Another study to have investigated the treatment sequence in patients with BRAF-mutant unresectable melanoma was DREAMseq. In this phase III study, treatment-naive patients were randomized to receive either upfront IT with ipilimumab/nivolumab (arm A) or upfront TT with dabrafenib/trametinib (arm B) with crossover to the alternate therapy at disease progression [16]. As in the SECOMBIT study, the primary endpoint was landmark 2-year OS rate. Upfront IT with ipilimumab/nivolumab (arm A) demonstrated superior 2-year OS rate with 71.8%, compared to 51.5% in patients starting with TT in arm B (p = 0.01). The observed survival data was in line with the 2-year OS rate from the SECOMBIT study, although upfront TT (arm B) showed somewhat lower performance in DREAMseq. In line with the previous data, treatment with ipilimumab/nivolumab after progression on first line BRAF/MEK inhibitors resulted in lower response rates than upfront ipilimumab/nivolumab.

Conclusion

These recent clinical trials have explored several aspects of sequencing and combining the principle therapeutic approaches for BRAF mutated melanoma. The sponsors and the investigators must be congratulated for this network of sophisticated clinical trials that have included more than 1200 patients.
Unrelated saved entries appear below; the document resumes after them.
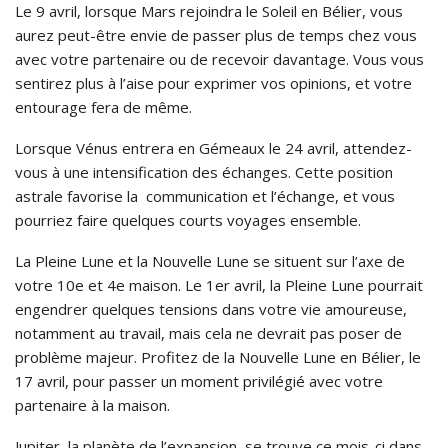
Le 9 avril, lorsque Mars rejoindra le Soleil en Bélier, vous
aurez peut-être envie de passer plus de temps chez vous
avec votre partenaire ou de recevoir davantage. Vous vous
sentirez plus à l’aise pour exprimer vos opinions, et votre
entourage fera de même.
Lorsque Vénus entrera en Gémeaux le 24 avril, attendez-
vous à une intensification des échanges. Cette position
astrale favorise la communication et l’échange, et vous
pourriez faire quelques courts voyages ensemble.
La Pleine Lune et la Nouvelle Lune se situent sur l’axe de
votre 10e et 4e maison. Le 1er avril, la Pleine Lune pourrait
engendrer quelques tensions dans votre vie amoureuse,
notamment au travail, mais cela ne devrait pas poser de
problème majeur. Profitez de la Nouvelle Lune en Bélier, le
17 avril, pour passer un moment privilégié avec votre
partenaire à la maison.
Jupiter, la planète de l’expansion, se trouve ce mois-ci dans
The result is decent evidence that starting with immunotherapy first is the appropriate strategy. In patients that need immediate tumor reduction, a short-term use of targeted therapy might be considered with a switch to combination immunotherapy after 8 to 12 weeks. Some of us have expected another outcome, but this is the justification of clinical research: generate evidence instead of gut feeling!